The White House issued its proposed fiscal year 2016 budget, a wish list of the administration’s funding priorities sure to find little welcome in the new Republican-controlled Congress.

Within that massive budget is the funding it wants for the U.S. Department of Housing and Urban Development.

The budget provides $49.3 billion in gross discretionary funding for the U.S. Department of Housing and Urban Development to expand the number of rental assistance vouchers; increase homeless assistance for vulnerable families; and make targeted investments in communities to help revitalize high-poverty neighborhoods.

It’s heavy on housing assistance and affordable housing priorities.

Here are the highlights.

For the full HUD budget summary, click here.

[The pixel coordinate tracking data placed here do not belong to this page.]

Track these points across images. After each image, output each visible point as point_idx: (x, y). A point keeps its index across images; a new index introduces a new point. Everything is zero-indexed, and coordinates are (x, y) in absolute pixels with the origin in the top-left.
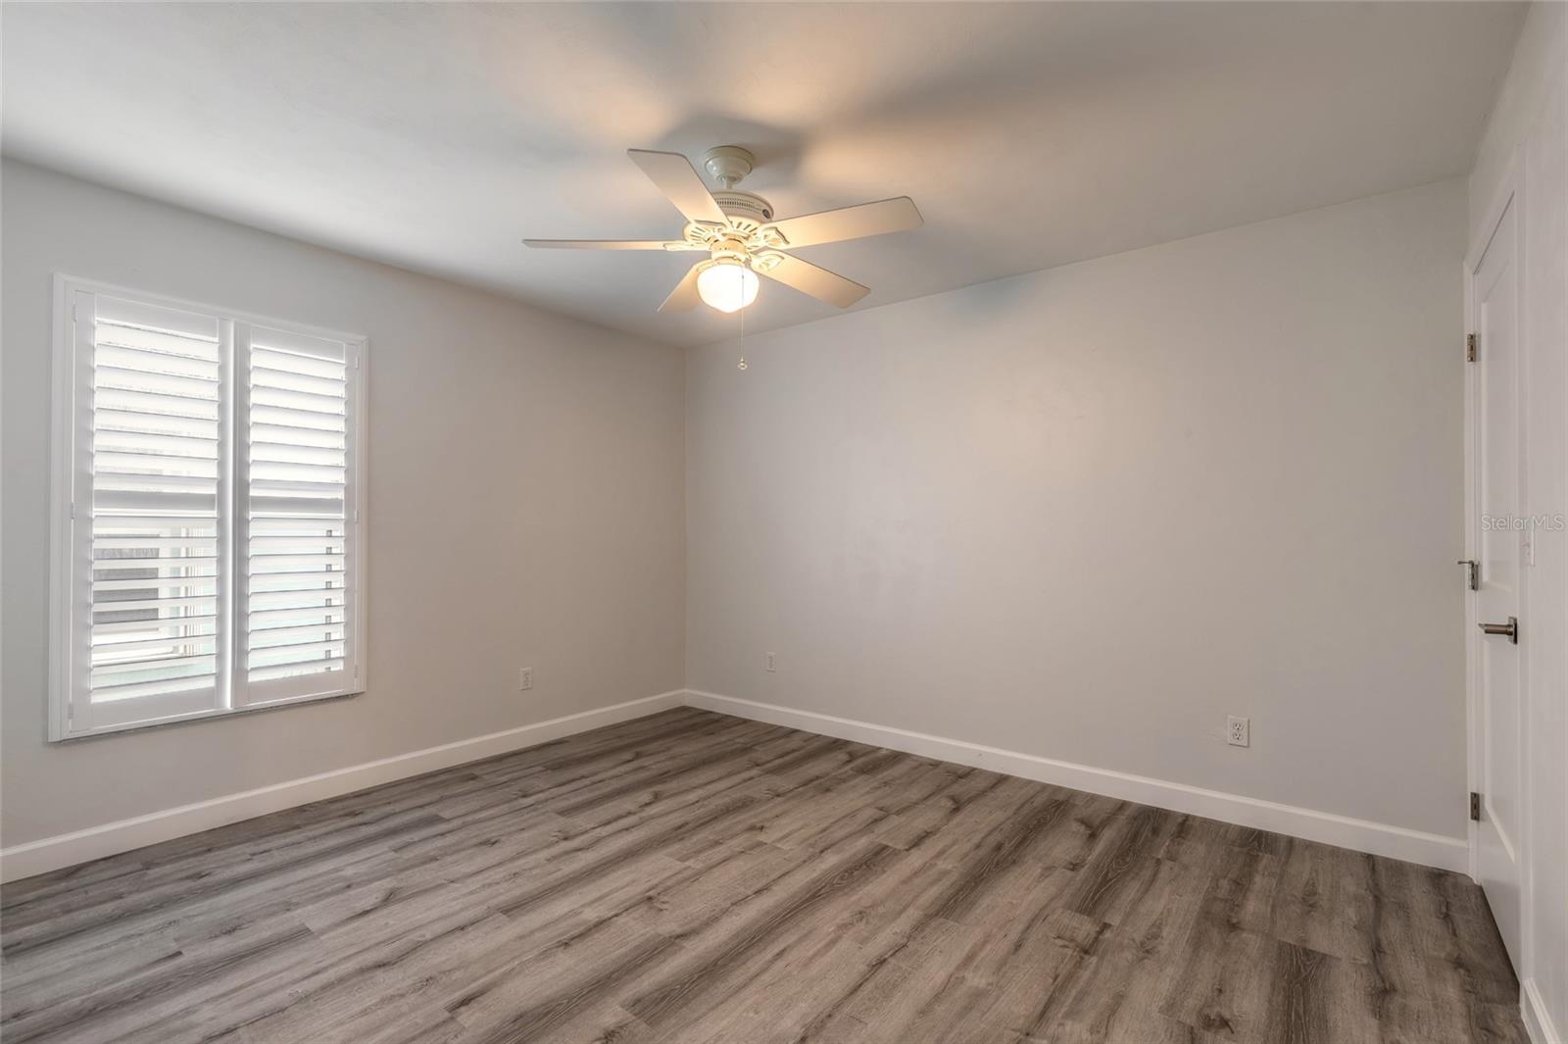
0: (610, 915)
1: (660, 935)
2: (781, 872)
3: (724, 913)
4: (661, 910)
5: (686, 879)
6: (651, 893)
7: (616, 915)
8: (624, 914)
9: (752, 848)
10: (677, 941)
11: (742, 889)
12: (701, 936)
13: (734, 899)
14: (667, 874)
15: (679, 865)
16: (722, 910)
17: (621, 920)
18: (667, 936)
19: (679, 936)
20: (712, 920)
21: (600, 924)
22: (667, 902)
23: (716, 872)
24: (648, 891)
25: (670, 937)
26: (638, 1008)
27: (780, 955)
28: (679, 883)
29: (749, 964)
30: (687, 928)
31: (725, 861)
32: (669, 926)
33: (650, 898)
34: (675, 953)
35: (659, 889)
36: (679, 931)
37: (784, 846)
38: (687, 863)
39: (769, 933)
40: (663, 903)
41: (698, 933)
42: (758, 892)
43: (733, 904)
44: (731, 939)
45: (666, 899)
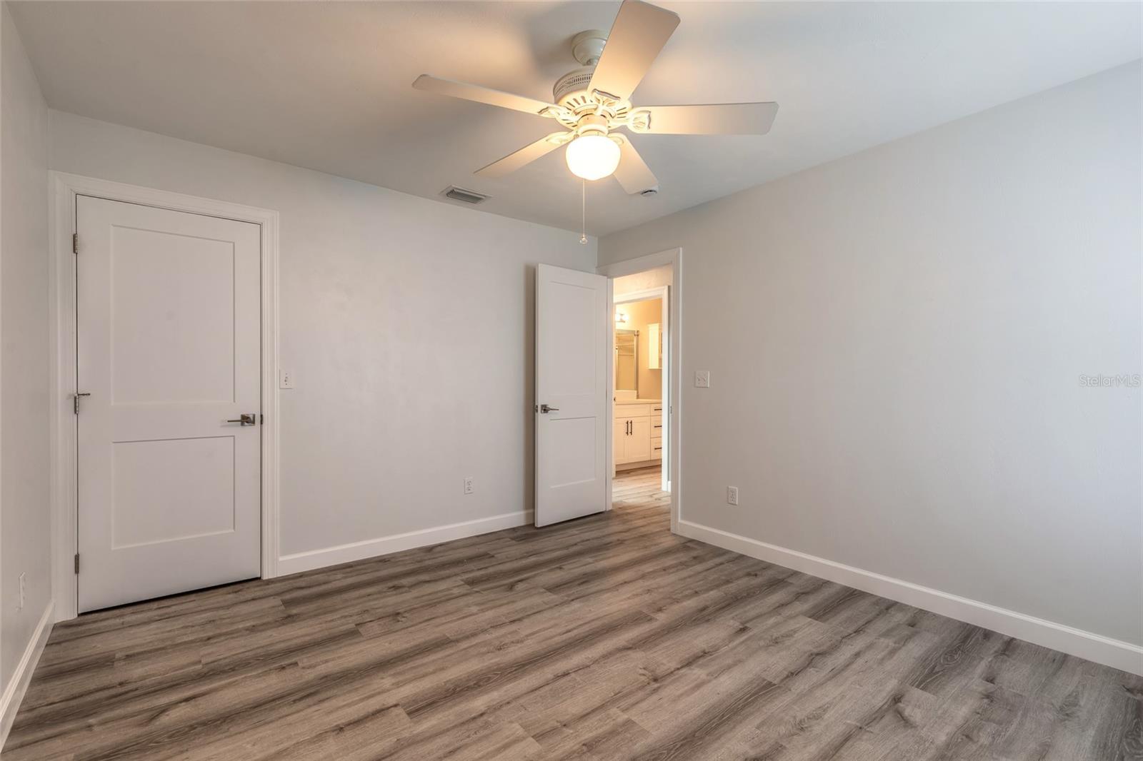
0: (682, 671)
1: (643, 651)
2: (537, 693)
3: (597, 660)
4: (644, 669)
5: (626, 696)
6: (656, 685)
7: (678, 669)
8: (673, 669)
9: (554, 731)
10: (631, 646)
11: (578, 679)
12: (615, 647)
13: (586, 670)
14: (644, 705)
15: (633, 715)
16: (599, 663)
17: (673, 665)
18: (638, 650)
19: (629, 648)
20: (607, 656)
21: (689, 663)
22: (640, 675)
23: (596, 701)
24: (659, 688)
25: (636, 649)
26: (649, 618)
27: (569, 631)
28: (631, 693)
29: (588, 629)
30: (625, 653)
31: (585, 716)
32: (638, 658)
33: (656, 680)
34: (632, 639)
35: (649, 689)
36: (629, 652)
37: (517, 729)
38: (625, 716)
39: (570, 644)
40: (644, 675)
41: (617, 649)
42: (566, 674)
43: (589, 666)
44: (596, 643)
45: (643, 678)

  • Funding rental housing assistance to support 4.7 million low-income families, including the restoration of 67,000 Housing Choice Vouchers lost in 2013 due to sequestration; Investing $2.5 billion for Homeless Assistance Grants to continue progress toward the Administration’s goals of ending chronic homelessness and homelessness among veterans and families;
  • Providing Public Housing Authorities the support they need to effectively and efficiently deliver Tenant-Based Assistance Programs by funding the optimal level of administrative fees;
  • Demonstrating a new model of affordable housing integrated with supportive services for the elderly and assisting 700 new households for persons with disabilities by providing an additional $35 million;
  • Expanding access to credit with a responsible reduction to FHA mortgage insurance premiums that will enable 250,000 new homebuyers over three years while maintaining the solvency of the Mutual Mortgage Insurance Capital Reserve;
  • Investing $250 million to transform neighborhoods with distressed HUD-assisted housing and concentrated poverty into opportunity-rich, mixed-income neighborhoods through the Choice Neighborhoods program;
  • Providing $748 million to address the housing and community development needs of Native American tribes and $332 million for the Housing Opportunities for Persons with AIDS program;
  • Continuing progress in the Rental Assistance Demonstration by providing $50 million to convert approximately 25,000 public housing units to project-based rental assistance contracts that can leverage private funding to make much needed capital improvements;
  • Increasing job training and financial incentives for public housing and Native American households through Jobs-Plus, an evidence-based program funded at $100 million;
  • Providing communities with new flexibilities and tools to expand the supply and affordability of housing and promote economic opportunity.